_EXERCISE OBJECTIVE:_ Rewrite the text of this listing with every "Remember me" changed to "Keep me signed in" and everything else unchanged. Omit the pictures from your answer.

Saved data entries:
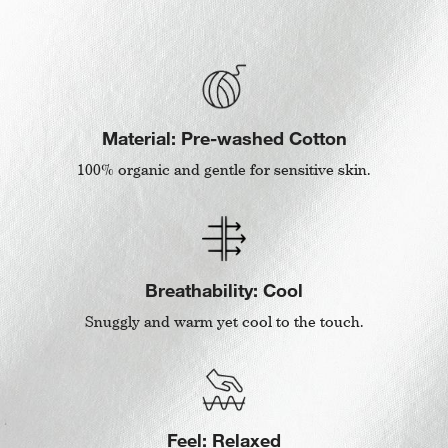
Material: Pre-washed Cotton
100% organic and gentle for sensitive skin.
Breathability: Cool
Snuggly and warm yet cool to the touch.
Feel: Relaxed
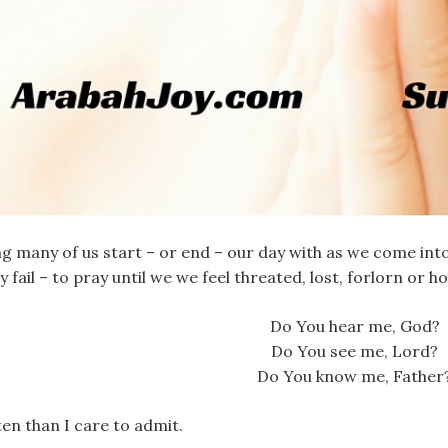
g many of us start – or end – our day with as we come in
y fail – to pray until we we feel threated, lost, forlorn or
Do You hear me, God?
Do You see me, Lord?
Do You know me, Father
en than I care to admit.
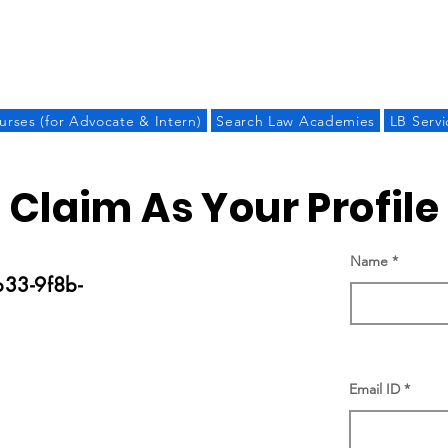
LAW BANDHU
urses (for Advocate & Intern)
Search Law Academies
LB Servi
Claim As Your Profile
Name
33-9f8b-
Email ID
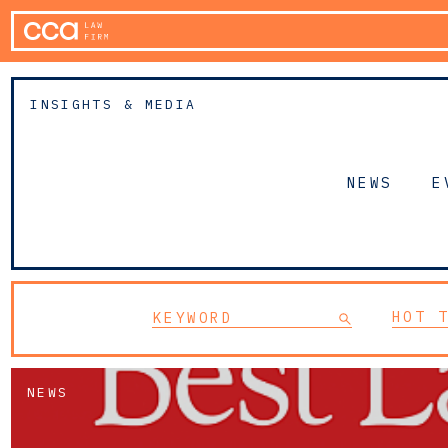
INSIGHTS & MEDIA
NEWS
E
HOT 
NEWS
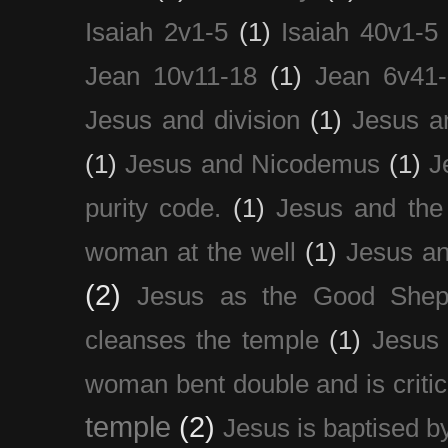
Isaiah 2v1-5
(1)
Isaiah 40v1-5
Jean 10v11-18
(1)
Jean 6v41
Jesus and division
(1)
Jesus a
(1)
Jesus and Nicodemus
(1)
J
purity code.
(1)
Jesus and th
woman at the well
(1)
Jesus an
(2)
Jesus as the Good Shep
cleanses the temple
(1)
Jesus 
woman bent double and is critic
temple
(2)
Jesus is baptised b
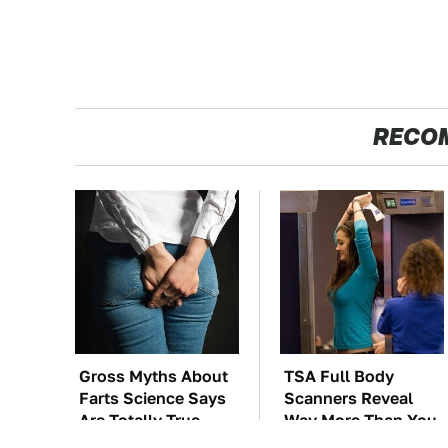
RECO
Gross Myths About
TSA Full Body
Farts Science Says
Scanners Reveal
Are Totally True
Way More Than You
Thought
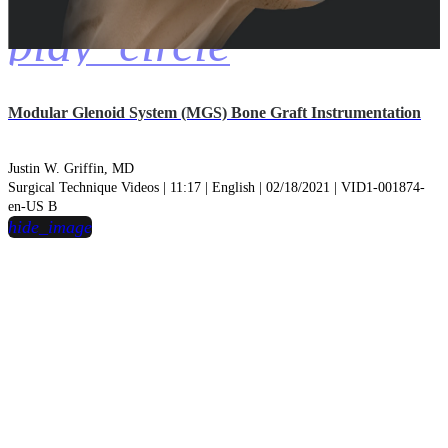
play_circle
Modular Glenoid System (MGS) Bone Graft Instrumentation
Justin W. Griffin, MD
Surgical Technique Videos | 11:17 | English | 02/18/2021 | VID1-001874-
en-US B
hide_image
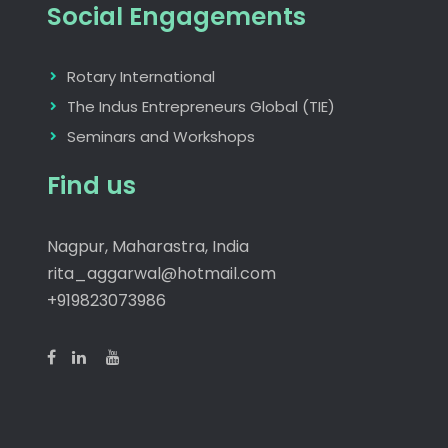
Social Engagements
Rotary International
The Indus Entrepreneurs Global (TIE)
Seminars and Workshops
Find us
Nagpur, Maharastra, India
rita_aggarwal@hotmail.com
+919823073986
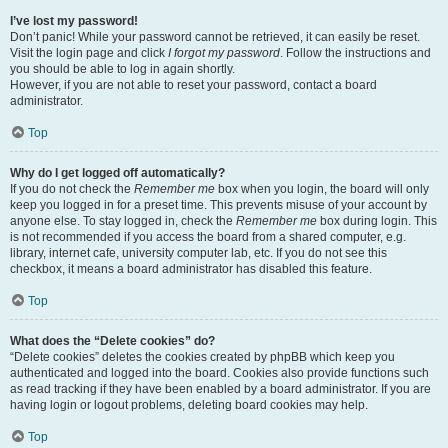
I’ve lost my password!
Don’t panic! While your password cannot be retrieved, it can easily be reset.
Visit the login page and click
I forgot my password
. Follow the instructions and
you should be able to log in again shortly.
However, if you are not able to reset your password, contact a board
administrator.
Top
Why do I get logged off automatically?
If you do not check the
Remember me
box when you login, the board will only
keep you logged in for a preset time. This prevents misuse of your account by
anyone else. To stay logged in, check the
Remember me
box during login. This
is not recommended if you access the board from a shared computer, e.g.
library, internet cafe, university computer lab, etc. If you do not see this
checkbox, it means a board administrator has disabled this feature.
Top
What does the “Delete cookies” do?
“Delete cookies” deletes the cookies created by phpBB which keep you
authenticated and logged into the board. Cookies also provide functions such
as read tracking if they have been enabled by a board administrator. If you are
having login or logout problems, deleting board cookies may help.
Top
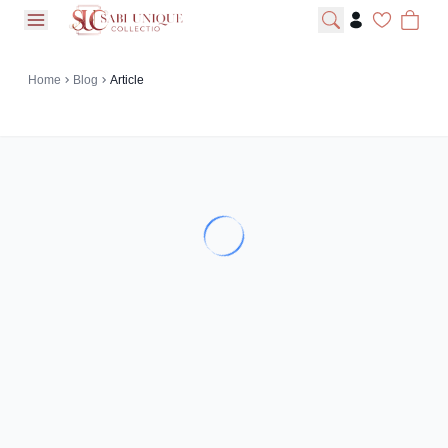
open navigation menu
Home
Blog
Article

_RESPONSE:_
Material: Pre-washed Cotton
100% organic and gentle for sensitive skin.
Breathability: Cool
Snuggly and warm yet cool to the touch.
Feel: Relaxed
g many of us start – or end – our day with as we come in
y fail – to pray until we we feel threated, lost, forlorn or
Do You hear me, God?
Do You see me, Lord?
Do You know me, Father
en than I care to admit.
LAW BANDHU
urses (for Advocate & Intern)
Search Law Academies
LB Servi
Claim As Your Profile
Name
33-9f8b-
Email ID
INSIGHTS & MEDIA
NEWS
E
HOT 
NEWS
Isaiah 2v1-5
(1)
Isaiah 40v1-5
Jean 10v11-18
(1)
Jean 6v41
Jesus and division
(1)
Jesus a
(1)
Jesus and Nicodemus
(1)
J
purity code.
(1)
Jesus and th
woman at the well
(1)
Jesus an
(2)
Jesus as the Good Shep
cleanses the temple
(1)
Jesus 
woman bent double and is critic
temple
(2)
Jesus is baptised b
RECO
Gross Myths About
TSA Full Body
Farts Science Says
Scanners Reveal
Are Totally True
Way More Than You
Thought
play_circle
Modular Glenoid System (MGS) Bone Graft Instrumentation
Justin W. Griffin, MD
Surgical Technique Videos | 11:17 | English | 02/18/2021 | VID1-001874-
en-US B
hide_image
Social Engagements
Rotary International
The Indus Entrepreneurs Global (TIE)
Seminars and Workshops
Find us
Nagpur, Maharastra, India
rita_aggarwal@hotmail.com
+919823073986
I’ve lost my password!
Don’t panic! While your password cannot be retrieved, it can easily be reset.
Visit the login page and click
I forgot my password
. Follow the instructions and
you should be able to log in again shortly.
However, if you are not able to reset your password, contact a board
administrator.
Top
Why do I get logged off automatically?
If you do not check the
Keep me signed in
box when you login, the board will only
keep you logged in for a preset time. This prevents misuse of your account by
anyone else. To stay logged in, check the
Keep me signed in
box during login. This
is not recommended if you access the board from a shared computer, e.g.
library, internet cafe, university computer lab, etc. If you do not see this
checkbox, it means a board administrator has disabled this feature.
Top
What does the “Delete cookies” do?
“Delete cookies” deletes the cookies created by phpBB which keep you
authenticated and logged into the board. Cookies also provide functions such
as read tracking if they have been enabled by a board administrator. If you are
having login or logout problems, deleting board cookies may help.
Top
open navigation menu
Home
Blog
Article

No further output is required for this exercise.